(Passage for review):
==========
It's a march that brings to mind a movie of a few years ago, Big
Shot's Funeral. In the film, it seems that a famous American director
wants to have the filming of his Chinese funeral listed on the NASDAQ. The
theme is anything but an outrageous joke. Of course, the premise is that the
funeral is funded by an IPO. [Believe it or not, the Chinese production stars
Donald Sutherland as the American director].
Chinese stocks are surging on the U.S. stock market. According
to SouFun,
since the latest market uptick began in September 2010, a total of 38 Chinese
companies have successfully listed on the U.S. stock market, attracting a total
of $4.5 billion. Shanda
Literature, classified ad site 58
City [58同城], Thunder
[迅雷等],
and other companies are also hot in the heels to be U.S.-listed. However, with
the scandals and rumors swirling, U.S.-listed Chinese companies face an unprecedented
crisis of confidence.
==========
(Work task 1): Which companies does the passage on Chinese stocks name as close behind in seeking a U.S. listing?
==========
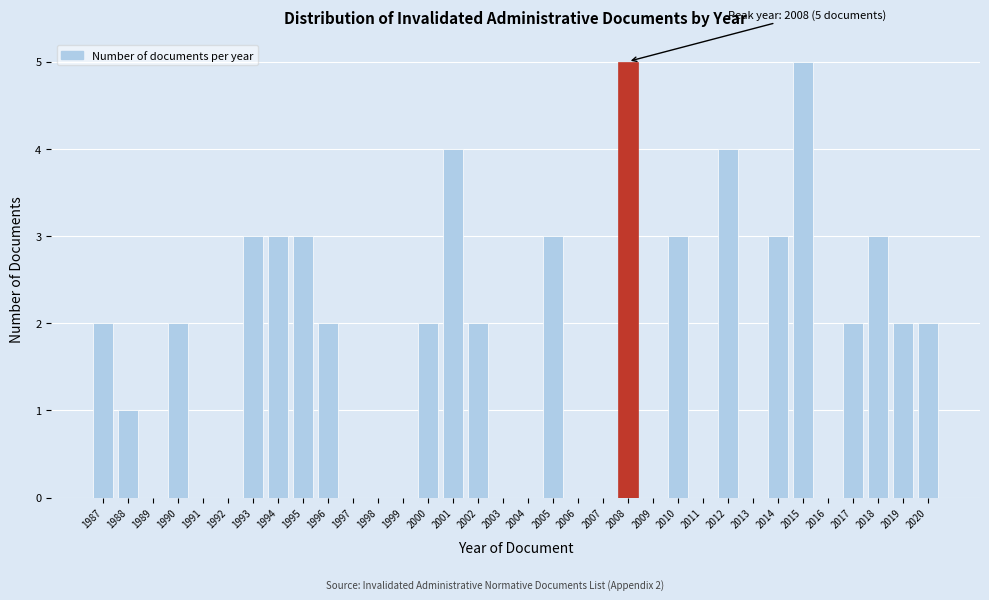

The value at 1989 is -2. True or false?

False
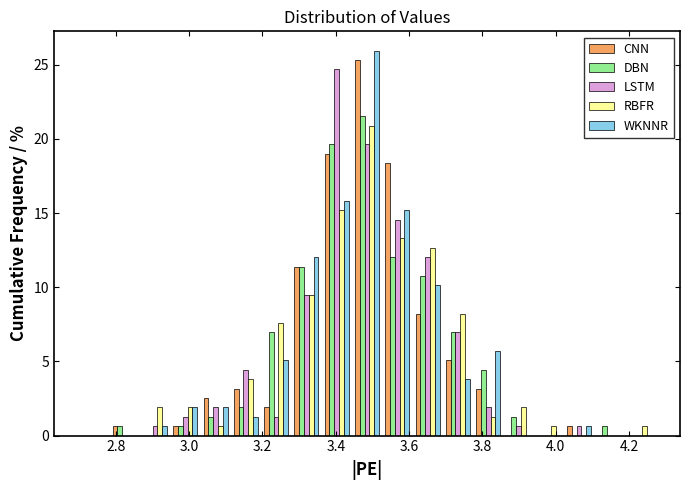

Reading left to right, transcribe this chart: for each range on the x-axis, give the height of each series' bar. Neither the bar edges nor the heights are printed on the chart, so give them approximately, as read against the axes.

2.70 to 2.78: CNN=0	DBN=0	LSTM=0	RBFR=0	WKNNR=0
2.78 to 2.86: CNN=0.5	DBN=0.5	LSTM=0	RBFR=0	WKNNR=0
2.86 to 2.94: CNN=0	DBN=0	LSTM=0.5	RBFR=2.0	WKNNR=0.5
2.94 to 3.04: CNN=0.5	DBN=0.5	LSTM=1.5	RBFR=2.0	WKNNR=2.0
3.04 to 3.12: CNN=2.5	DBN=1.5	LSTM=2.0	RBFR=0.5	WKNNR=2.0
3.12 to 3.20: CNN=3.0	DBN=2.0	LSTM=4.5	RBFR=4.0	WKNNR=1.5
3.20 to 3.28: CNN=2.0	DBN=7.0	LSTM=1.5	RBFR=7.5	WKNNR=5.0
3.28 to 3.36: CNN=11.5	DBN=11.5	LSTM=9.5	RBFR=9.5	WKNNR=12.0
3.36 to 3.44: CNN=19.0	DBN=19.5	LSTM=24.5	RBFR=15.0	WKNNR=16.0
3.44 to 3.52: CNN=25.5	DBN=21.5	LSTM=19.5	RBFR=21.0	WKNNR=26.0
3.52 to 3.60: CNN=18.5	DBN=12.0	LSTM=14.5	RBFR=13.5	WKNNR=15.0
3.60 to 3.70: CNN=8.0	DBN=11.0	LSTM=12.0	RBFR=12.5	WKNNR=10.0
3.70 to 3.78: CNN=5.0	DBN=7.0	LSTM=7.0	RBFR=8.0	WKNNR=4.0
3.78 to 3.86: CNN=3.0	DBN=4.5	LSTM=2.0	RBFR=1.5	WKNNR=5.5
3.86 to 3.94: CNN=0	DBN=1.5	LSTM=0.5	RBFR=2.0	WKNNR=0
3.94 to 4.02: CNN=0	DBN=0	LSTM=0	RBFR=0.5	WKNNR=0
4.02 to 4.10: CNN=0.5	DBN=0	LSTM=0.5	RBFR=0	WKNNR=0.5
4.10 to 4.18: CNN=0	DBN=0.5	LSTM=0	RBFR=0	WKNNR=0
4.18 to 4.28: CNN=0	DBN=0	LSTM=0	RBFR=0.5	WKNNR=0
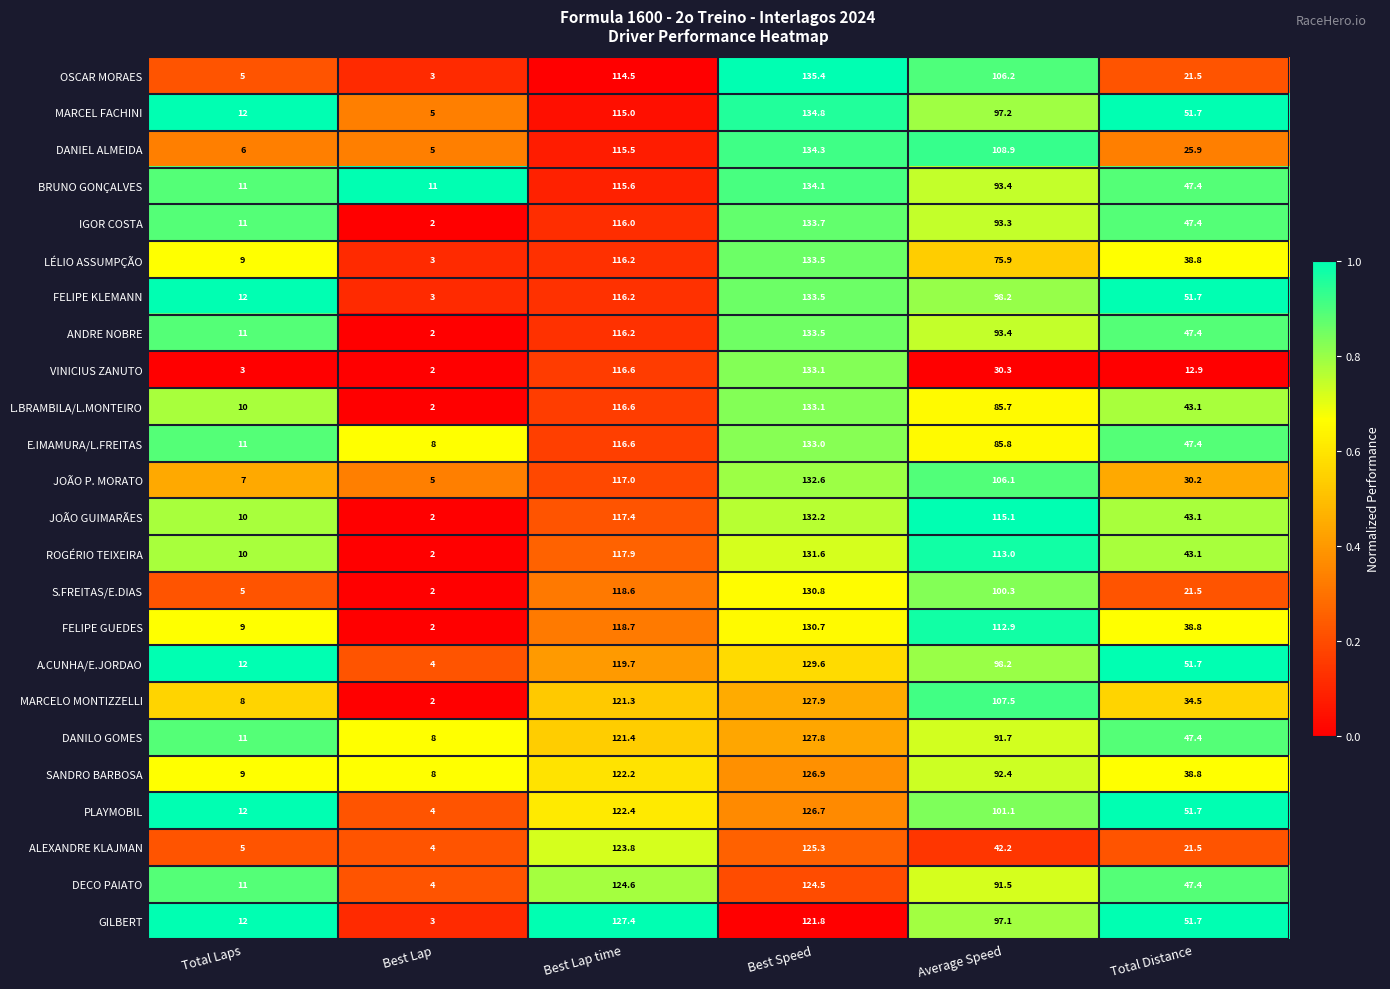

At which label does A.CUNHA/E.JORDAO first exceed 98?

Best Lap time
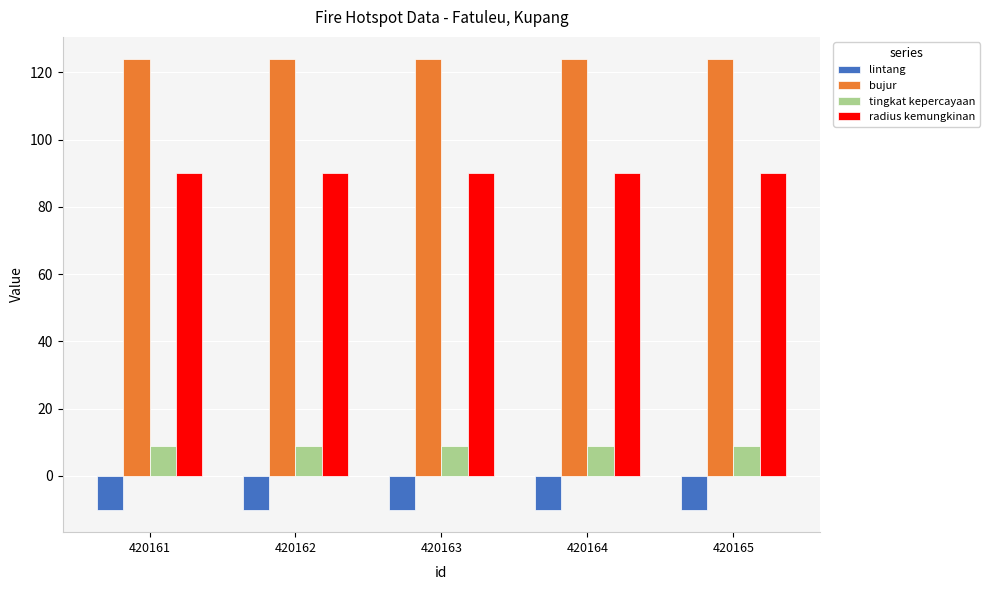

What is the average value of the bujur series?

123.9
==========
(Work task 2): Copy all of the records that follow the passage on Chinese stocks, line for line, and leave the pictures out.

(Task output 1): Shanda Literature, 58 City, and Thunder.

(Task output 2):
The value at 1989 is -2. True or false?

False

Reading left to right, transcribe this chart: for each range on the x-axis, give the height of each series' bar. Neither the bar edges nor the heights are printed on the chart, so give them approximately, as read against the axes.

2.70 to 2.78: CNN=0	DBN=0	LSTM=0	RBFR=0	WKNNR=0
2.78 to 2.86: CNN=0.5	DBN=0.5	LSTM=0	RBFR=0	WKNNR=0
2.86 to 2.94: CNN=0	DBN=0	LSTM=0.5	RBFR=2.0	WKNNR=0.5
2.94 to 3.04: CNN=0.5	DBN=0.5	LSTM=1.5	RBFR=2.0	WKNNR=2.0
3.04 to 3.12: CNN=2.5	DBN=1.5	LSTM=2.0	RBFR=0.5	WKNNR=2.0
3.12 to 3.20: CNN=3.0	DBN=2.0	LSTM=4.5	RBFR=4.0	WKNNR=1.5
3.20 to 3.28: CNN=2.0	DBN=7.0	LSTM=1.5	RBFR=7.5	WKNNR=5.0
3.28 to 3.36: CNN=11.5	DBN=11.5	LSTM=9.5	RBFR=9.5	WKNNR=12.0
3.36 to 3.44: CNN=19.0	DBN=19.5	LSTM=24.5	RBFR=15.0	WKNNR=16.0
3.44 to 3.52: CNN=25.5	DBN=21.5	LSTM=19.5	RBFR=21.0	WKNNR=26.0
3.52 to 3.60: CNN=18.5	DBN=12.0	LSTM=14.5	RBFR=13.5	WKNNR=15.0
3.60 to 3.70: CNN=8.0	DBN=11.0	LSTM=12.0	RBFR=12.5	WKNNR=10.0
3.70 to 3.78: CNN=5.0	DBN=7.0	LSTM=7.0	RBFR=8.0	WKNNR=4.0
3.78 to 3.86: CNN=3.0	DBN=4.5	LSTM=2.0	RBFR=1.5	WKNNR=5.5
3.86 to 3.94: CNN=0	DBN=1.5	LSTM=0.5	RBFR=2.0	WKNNR=0
3.94 to 4.02: CNN=0	DBN=0	LSTM=0	RBFR=0.5	WKNNR=0
4.02 to 4.10: CNN=0.5	DBN=0	LSTM=0.5	RBFR=0	WKNNR=0.5
4.10 to 4.18: CNN=0	DBN=0.5	LSTM=0	RBFR=0	WKNNR=0
4.18 to 4.28: CNN=0	DBN=0	LSTM=0	RBFR=0.5	WKNNR=0

At which label does A.CUNHA/E.JORDAO first exceed 98?

Best Lap time

What is the average value of the bujur series?

123.9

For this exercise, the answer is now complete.